SWI: Chelation

CHELATION PROCEDURE

Chelation is a chemical reaction that results in bond being formed between a metal ion and an organic molecule.
The resulting complex, metal bound to molecule is called a "chelate" and contains one or more rings of atoms in which the metal ion is so firmly bound it connot escape.
This allows the metal ion to be transported in the same manner as a prisoner, first handcuffed, then moved from one location to another.

In the presence of aging and disease, the cell's ability to move metal ions through the system and eliminate them when they are in excess become progressively inpaired.
This is especially true for calcium. It has vital functions in the human body. Without calcium, teeth and bones could not exist.
Nevertheless, as the body ages, lipid peroxydation damages the walls of the arterial tree which is repaired leaving a scar. Then calcium and oxidized cholesterol are incorporated into the resulting scar tissue.
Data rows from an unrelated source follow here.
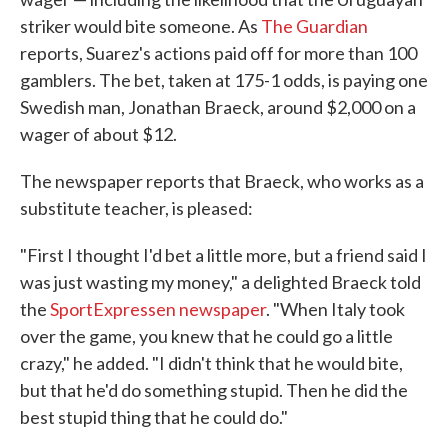
striker would bite someone. As
The Guardian
reports, Suarez's actions paid off for more than 100
gamblers. The bet, taken at 175-1 odds, is paying one
Swedish man, Jonathan Braeck, around $2,000 on a
wager of about $12.
The newspaper reports that Braeck, who works as a
substitute teacher, is pleased:
"First I thought I'd bet a little more, but a friend said I
was just wasting my money," a delighted Braeck told
the
SportExpressen newspaper
. "When Italy took
over the game, you knew that he could go a little
crazy," he added. "I didn't think that he would bite,
but that he'd do something stupid. Then he did the
best stupid thing that he could do."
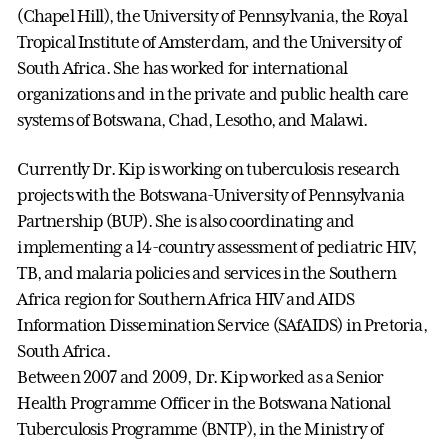
(Chapel Hill), the University of Pennsylvania, the Royal
Tropical Institute of Amsterdam, and the University of
South Africa. She has worked for international
organizations and in the private and public health care
systems of Botswana, Chad, Lesotho, and Malawi.
Currently Dr. Kip is working on tuberculosis research
projects with the Botswana-University of Pennsylvania
Partnership (BUP). She is also coordinating and
implementing a 14-country assessment of pediatric HIV,
TB, and malaria policies and services in the Southern
Africa region for Southern Africa HIV and AIDS
Information Dissemination Service (SAfAIDS) in Pretoria,
South Africa.
Between 2007 and 2009, Dr. Kip worked as a Senior
Health Programme Officer in the Botswana National
Tuberculosis Programme (BNTP), in the Ministry of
"Hardening of the arteries" or arteriosclerosis, on the other hand, is apparently inevitable when one ages.
The walls of blood vessels become stiffer as time passes, as does all connective tissue of the body. This is caused by crosslinkage.
This cross linkage results in loss of elasticity and flexibility. We believe the process can be slows down, but not entirely prevented, by the liberal intake of antioxidants, especially vitamin C.

With atherosclerosis, as the year pass, calcium deposit builds up, and calcified atherosclerotic plaques from, lining the walls of the arterial vessels.
This plaque is composed of various lipids, so-called foam cells, scar tissue and overgrown smooth muscle cells from the artery wall. In many people, this process begins in early childhood.

With atherosclerosis, calcium also builds up and becomes many times more concentrated in the wall of the normal artery than it was in childhood.